One of my clearest memories of holidays to Italy as a child was the joy at finding the mini Nutella sachets at the hostel breakfasts. And stashing them for mid-morning snacks. We have to thank the Ferrero company for this creation and, somewhat ironically, war rationing. Pietro Ferrero’s bakery was in Piemonte, an area famous for its hazelnut production. Postwar, chocolate was in short supply, so in his first experiments with the paste from 1946 he used hazelnuts to bulk out the chocolate. In 1964 the creamy chocolate spread as we know it came onto the market developed by Pietro’s son Michele, which uses an incredible 25% of the global supply of hazelnuts. It’s perhaps at its best overfilling a crispy croissant and accompanied by a strong cappuccino.

5. Espresso Machine

In fact, we should really just be thanking Italy for making mornings bearable. Along with the Nutella croissant, those heavenly places known as bars in Italy can whip you up a creamy cappuccino or forcibly-awakening espresso in a matter of minutes thanks to the espresso machine. It was first built and patented by Turin-based Angelo Moriondo in 1884 and later improved by Luigi Bezzera in 1903 in Milan.
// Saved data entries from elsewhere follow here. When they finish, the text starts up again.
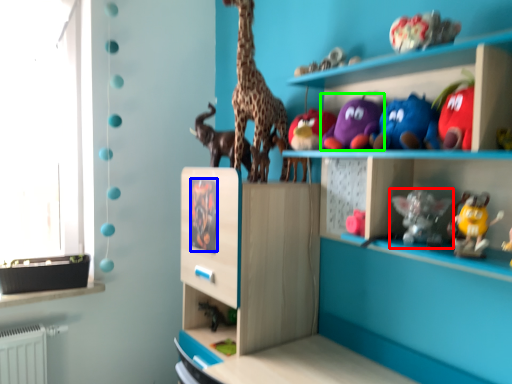
Question: Which object is positioned farthest from toy (highlighted by a red box)? Select from animal (highlighted by a blue box) and toy (highlighted by a green box).

Choices:
 (A) animal
 (B) toy

Answer: (A)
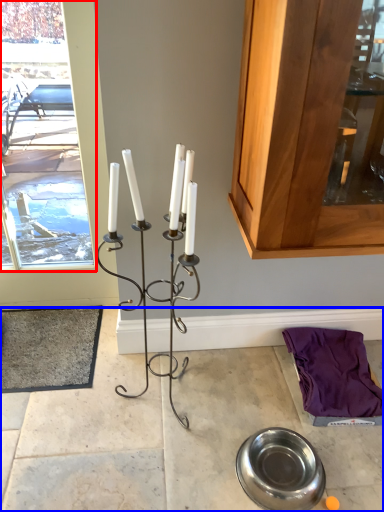
Question: Among these objects, which one is farthest to the camera, window frame (highlighted by a red box) or concrete (highlighted by a blue box)?

Choices:
 (A) window frame
 (B) concrete

Answer: (A)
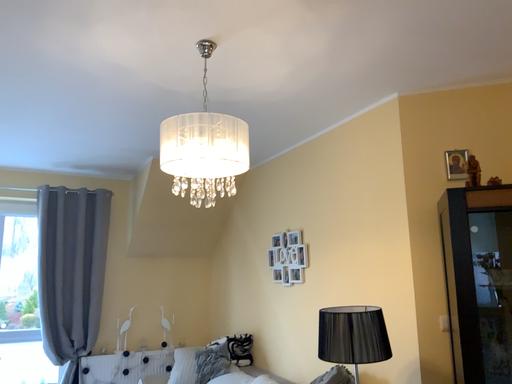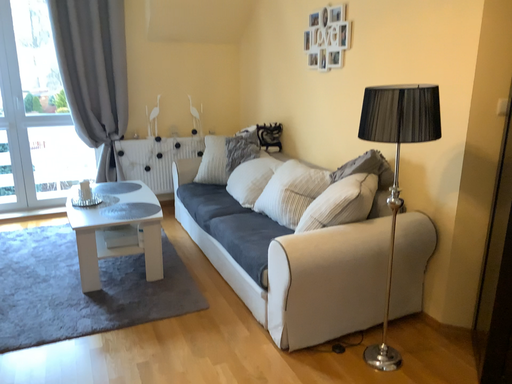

6. On the whole still refusing to sell ham and pineapple pizza

Apart from in extremely touristy restaurants, the Italian ability to understand what good food is has meant the Hawaiian pizza is still very much derided here, thank goodness. Not that they can’t get experimental, you can have an entire rock pool of mussels crowning your pizza, or replace the tomato sauce with cream of truffle, or just plonk a giant ball of burrata on top.

7. Piaggio

This vehicle company had two brainchildren, which presumably secured success for decades. The first is the Vespa (wasp) scooter, a triumph for many reasons. Not only does it look great on a postcard (or to be more up to date, an Instagram photo), but both in Italy and in Britain, notably during the Mod craze, it became a symbol of liberty for young people. Lesser known internationally, but the Queen of Tuscany’s narrow, steep roads, is the Ape (bee). This three-wheeled miniature truck buzzes around the cypress dotted landscape with ease, while tourists scratch wing mirrors and create traffic jams with their four-by-fours.

8. Jeans

This quotidian fashion actually originated in Genoa as practical working clothing for sailors. Gênes is the French name for Genoa, and the possible origin of the word ‘jeans’. Although becoming a popular symbol of youth rebellion and then a fashion item in the 50s and 60s, it seems their worker origins remain significant for the older generations in Italy. It is relatively rare to see an older man in jeans when not engaged in some kind of manual labour like making salami or repairing his old Fiat 500.

9. Italian Police

They drive Lamborghini cars, their uniforms are in equal measures terrifying and arousing, and when they’re not fighting crime they seem to spend a lot of time giving helpless female tourists directions accompanied by a smile and a wink. The world is very grateful.

10. The Shopping Centre

Aside from fairly useful things like roads, sewers, and concrete, the Romans gave us the first shopping center, namely Trajan’s Market in Rome. It was built by Apollodorus of Damascus in 100-110 AD and can still be visited today.

11. The Americas

Or rather their discovery by Europeans. Italian born Cristoforo Colombo and his crew were, of course, the initiators of the European exploration and colonisation of the Americas. However, it was explorer Amerigo Vespucci who gave his name to the continents. It was first used by German cartographers Martin Waldseemüller and Matthias Ringmann who decided to use the name ‘America’ on their 1507 map of the world, in honour of Vespucci.

12. Fiat

One immediately thinks of the Fiat 500, the original version of which can be described as no less than an icon. But if you go to the wild countryside of Campania or the snow-covered towns of the Apennine hills you will likely meet the Fiat Panda 4×4, a tenacious little car they should probably adopt in the army because it seems to be able to go literally anywhere and, with an Italian driving, at breakneck speed. Fiat is the largest automobile manufacturer in Italy and its founder, Giovanni Agnelli, became so rich he had a helicopter pad on the roof of his offices.